Kazbek Treasure

Kazbek Treasure

 

a complex of bronze, silver, and iron objects numbering about 200 pieces, discovered in 1877 by G. D. Filimonov on the territory of the Kazbek station of the Georgian Military Road (the modern-day settlement of Kazbegi, Georgian SSR).

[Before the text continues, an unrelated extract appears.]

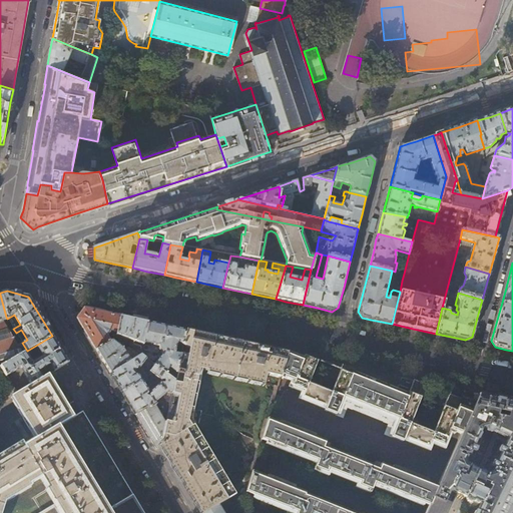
[(0,366),(0,367),(27,351),(22,343),(16,333),(13,329),(7,319),(6,317),(0,295),(0,366)]
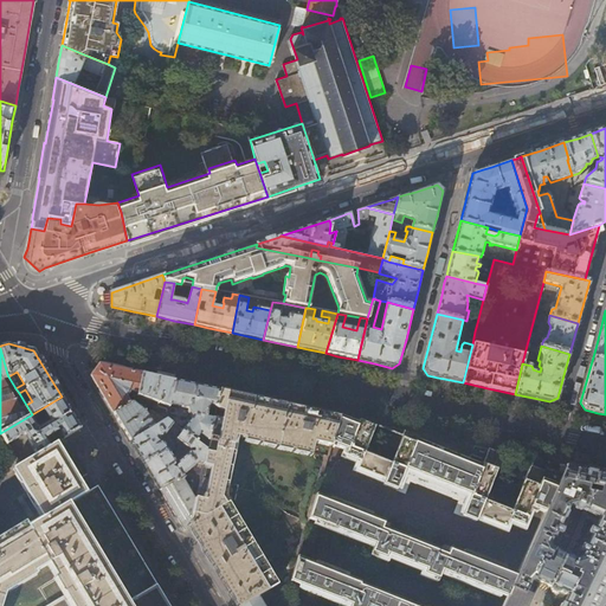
[(137,399),(143,374),(126,369),(104,365),(100,365),(91,376),(105,400),(114,414),(131,403),(128,397),(127,394),(128,393),(129,391),(131,392),(130,395),(133,398),(137,399)]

The articles that have been dated include silver goblets and the figurine of a ram, executed in the style of the Achaemenid art of the sixth or fifth century B.c. Objects belonging to the late stage of the Koban culture are bronze vessels, fibulae, figurines of deer, phallic representations of man, hilts and their parts, bronze belts, and iron swords, spears, and bits. The Kazbek treasure is connected with the religious cults of the ancient tribes of the Caucasus. The principal part of the treasure is housed in the State Historical Museum in Moscow; the remainder is in the State Museum of Georgia in Tbilisi.

REFERENCES

Filimonov, G. D. “O doistoricheskoi kul’ture v Osetii.” In the book Antropologicheskaia vystavka obshchestva liubitelei estestvoznaniia, an-tropologii i etnografii 1879 g., vol. 2. Moscow, 1878–79.
Amiranashvili, Sh. Ia. Istoriia gruzinskogo iskusstva, vol. 1. Moscow, 1950.
Tallgren, A. M. “Caucasian Monuments: The Kazbek Treasure.” Eurasia septentionalis Antigua, Helsinki, 1930, no. 5.